Still Playing With Fire is a photographic series made in Las Cruces, New Mexico, my hometown, which interrogates the violent history of the region and the effects this history has on the people still living there today. By photographing my own family and highlighting key events in our familial history I aim to draw a line from past to present.
Still Playing With Fire is a long term photographic project about my own family and our individual and communal history within Southern New Mexico. Through a pseudo-documentary approach to photographing my family and the land around Las Cruces, NM, I interrogate the generational trauma of my family, and the cycles of violence and suffering that have followed us in context of dominant narratives of white supremacy in Colonial Spain, Imperial Mexico all the way through the current occupation of the land by the United States of America.

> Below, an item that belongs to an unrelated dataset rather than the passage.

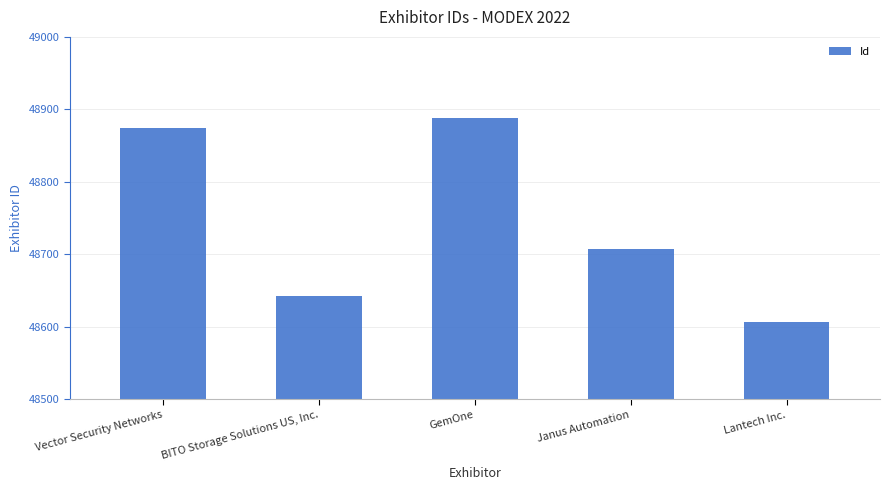

Reading left to right, what are all the values shown in this chart?

48875	48642	48888	48707	48607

Through photography I navigate the loss of family and culture, through the examination of ongoing hardships within my family. Beginning with the death of my paternal grandfather, an enrolled Agua Caliente Cahuilla man, in the 70s after he was shot by Las Cruces Police officers while in custody, to the murder of my uncle in 2019, and through the recent death of my little cousin to overdose. I make this work as a means of tracking, documenting, interpreting and working through the enormous pain that has lived in my people and family for generations and is passed down with every new birth.
Marcus Xavier is a lens based artist from what is currently the Southwestern region of the USA. His work focuses on family, memory and the intersection of class, race and history in the Southwest. He recently returned home to Las Cruces, New Mexico to work as an artist and focus on community engagement and education and currently works with the Picacho Arts District, a community driven arts institution which focus on uplifting and empower the people of Las Cruces, as well as the New Mexico State University Art Museum as a digital marketing specialist with a focus on bringing community groups that have not typically been included in institutional settings within the art world.

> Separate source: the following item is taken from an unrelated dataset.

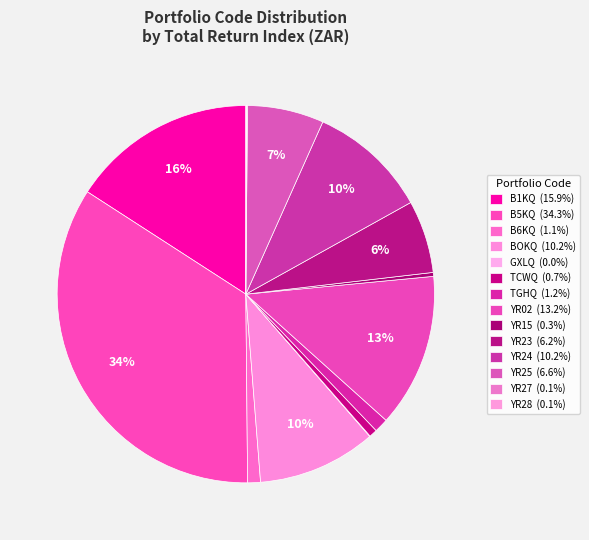

Which slice is the smallest?

GXLQ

In 2020 he founded the Cristian Anthony Vallejo Memorial Gallery at the Garcia Building in Las Cruces. Dedicated to his late little cousin, the gallery aims to create a space for artists whose work drives cultural and communal conversation that goes beyond art for the sake of art to generate real change on a communal level. Beginning in 2021 the CAV Gallery will hold exhibitions and host artists, as part of the Barrio Mezquite Artist Residency Program, which focuses on providing emerging artists with work space and the means to create professional level marketing materials to promote their practice, such as photographs, videos and web services.